Health plans handle vast amounts of sensitive PHI, including medical claims and enrollment data. Their role involves implementing policies and procedures to ensure the confidentiality, integrity, and availability of this information. This includes restricting unauthorized access, protecting against data breaches, and facilitating secure data sharing for authorized healthcare purposes. By fulfilling their responsibilities as covered entities, health plans help maintain patient trust in the healthcare system.

Sharing PHI and care coordination

Health plans need to share patients' PHI for continuity of care because it ensures that individuals receive consistent, well-coordinated healthcare. Health plans often serve as intermediaries between patients and various healthcare providers. Sharing PHI among these entities is necessary to provide a complete picture of a patient's medical history, diagnoses, treatments, and medications. This enables healthcare professionals to make informed decisions, avoid duplicative tests or treatments, and tailor care plans to individual needs. Without PHI sharing, there's a risk of fragmented care, medical errors, and delayed treatment, which can disrupt patient care.

HIPAA compliance standards health plans should follow

Minimum Necessary Standard: Health plans should only disclose the minimum amount of PHI necessary for the intended purpose of care coordination. This ensures that sensitive information is not unnecessarily shared.

Written Business Associate Agreements: When engaging third-party entities to assist with care coordination, health plans should establish written business associate agreements that outline the responsibilities and requirements for protecting PHI.

Use Continuity of Care Documents (CCDs): Leverage the standardized CCD format to transmit patient information securely between providers. CCDs include data for care coordination, such as demographics, medical history, medications, allergies, diagnoses, lab results, and more. Ensure that CCDs are shared electronically through secure channels.

Patient authorization: While HIPAA permits sharing PHI for care coordination without patient authorization, health plans should obtain patient consent or authorization when required by state law or if the individual requests it.

Secure communication: When electronically transmitting PHI for care coordination, health plans should use secure methods, such as HIPAA compliant email or secure file transfer, to protect data during transmission.

Data retention and disposal: Develop policies for the secure retention and disposal of PHI. Ensure that electronic and physical records containing PHI are securely managed and disposed of when no longer needed.

See also: Continuity of care

Best practices for care coordination communication

When engaging in care coordination communication under HIPAA's TPO exception, healthcare entities should adhere to the following best practices:

1. Transparency: Communicate openly with patients about the purpose and scope of the communication, ensuring they understand how their information will be used.
2. Security: Employ robust security measures to protect patient data during transmission and storage, adhering to HIPAA's data security standards.
3. Relevance: Share only the information necessary for effective care coordination, ensuring that the exchanged data directly contributes to the patient's well-being.
4. Patient-centeredness: Prioritize the patient's preferences and autonomy, allowing them to voice their communication preferences and opt out if desired.
5. Limited access: Restrict access to patient information to authorized personnel directly involved in the patient's care to minimize the risk of data breaches.

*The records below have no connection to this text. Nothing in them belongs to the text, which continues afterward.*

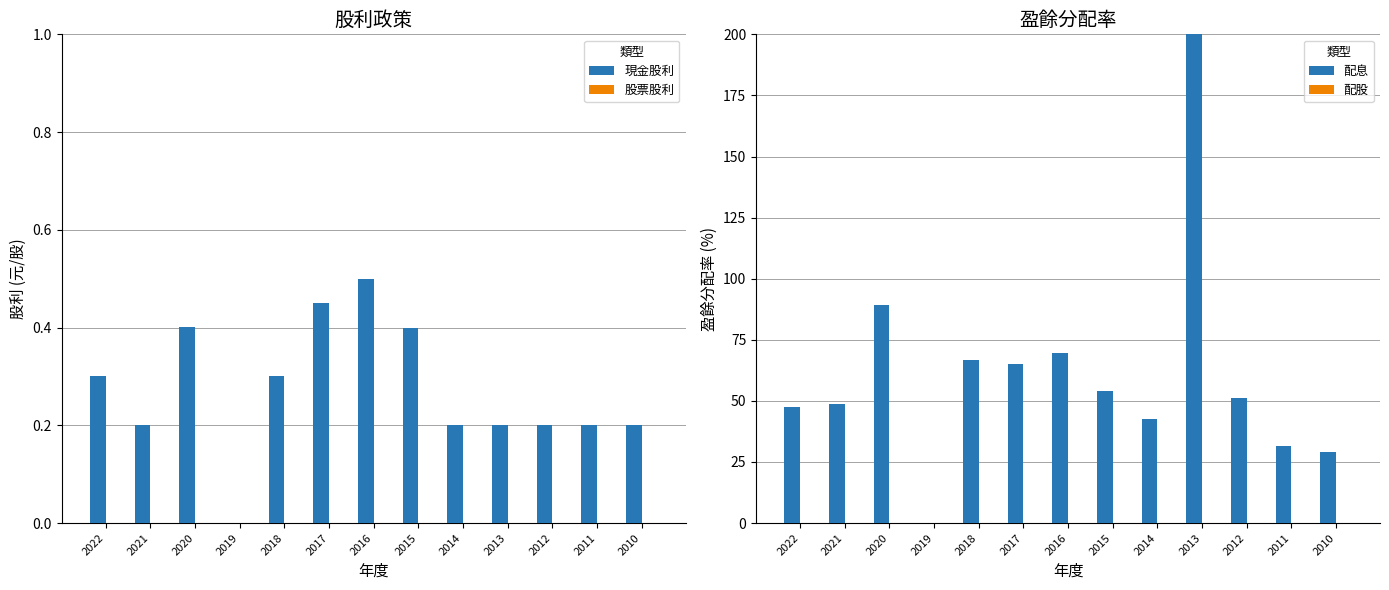

List the labels in order of 股票股利 value, smallest first.

2022, 2021, 2020, 2019, 2018, 2017, 2016, 2015, 2014, 2013, 2012, 2011, 2010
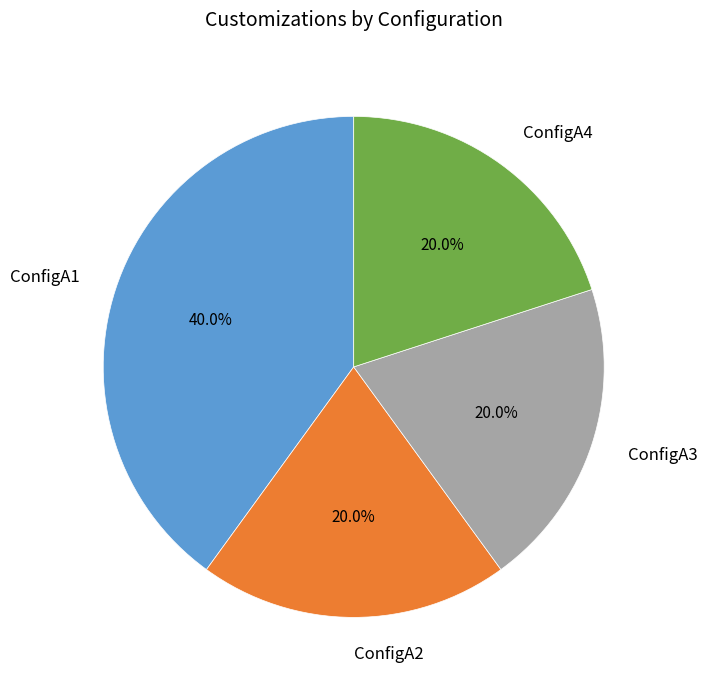

To the nearest percent, what is the difference between the ConfigA3 and ConfigA1 slice percentages?

20%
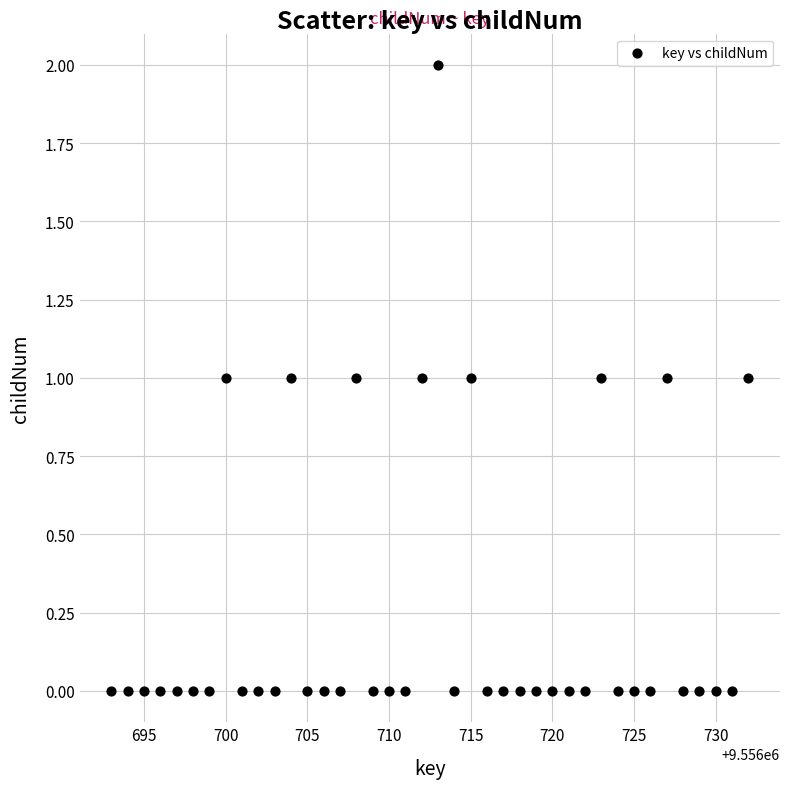

What is the range of X values (max minus min)?

39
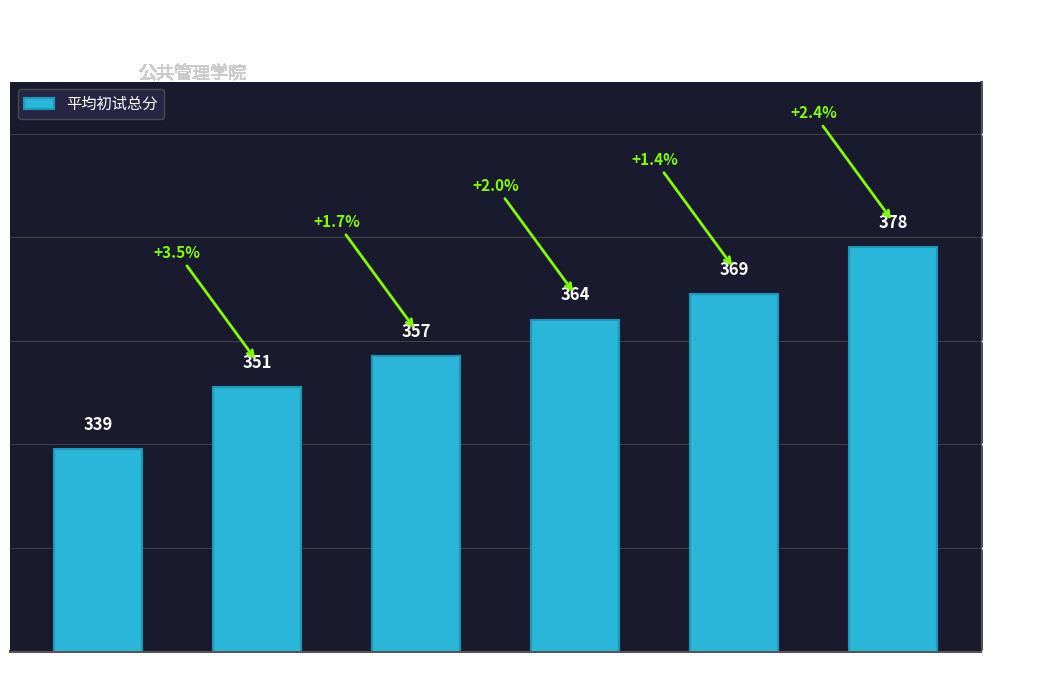

Reading right to left, what are all the values shown in this chart?

378	369	364	357	351	339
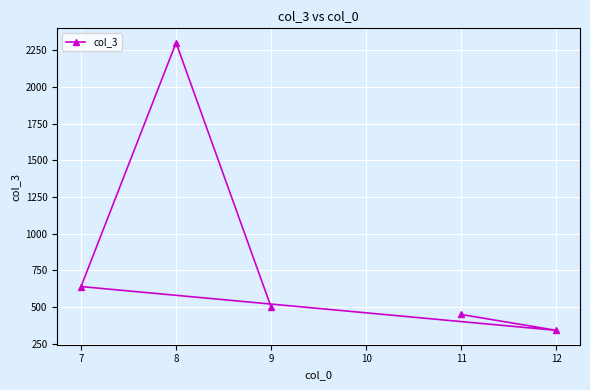

How many lines are shown in the chart?

1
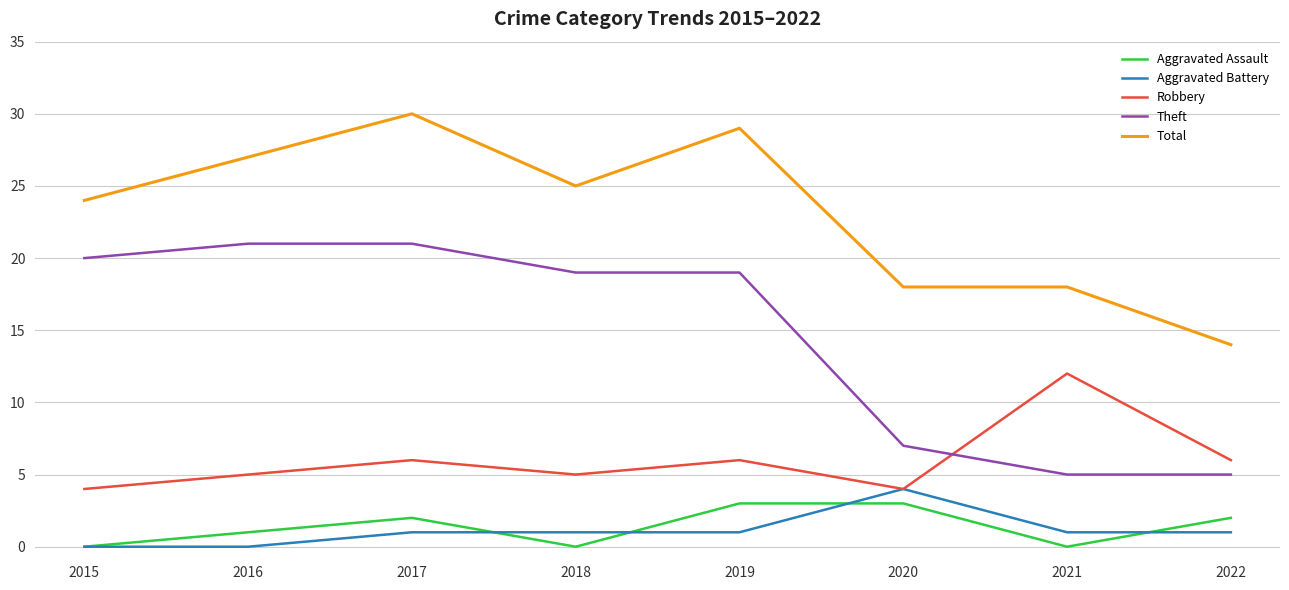

List the series in order of their peak value, highest first.

Total, Theft, Robbery, Aggravated Battery, Aggravated Assault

Case management and care coordination emails are tools for delivering holistic care. The underpinning framework of HIPAA's TPO exception recognizes the unique demands of patient care, allowing healthcare professionals to share pertinent information without explicit opt-in consent.

See also: Do you need opt-in for care coordination emails?

FAQs

What is a business associate? 

A business associate is a person or entity that performs certain functions or activities on behalf of, or provides services to, a covered entity that involve the use or disclosure of PHI. 

What is PHI?

PHI is any information about health status, provision of health care, or payment for health care that can be linked to an individual.

What is HIPAA’s TPO exception?

HIPAA's TPO exception allows covered entities to use or disclose PHI without patient authorization for treatment, payment, and healthcare operations purposes.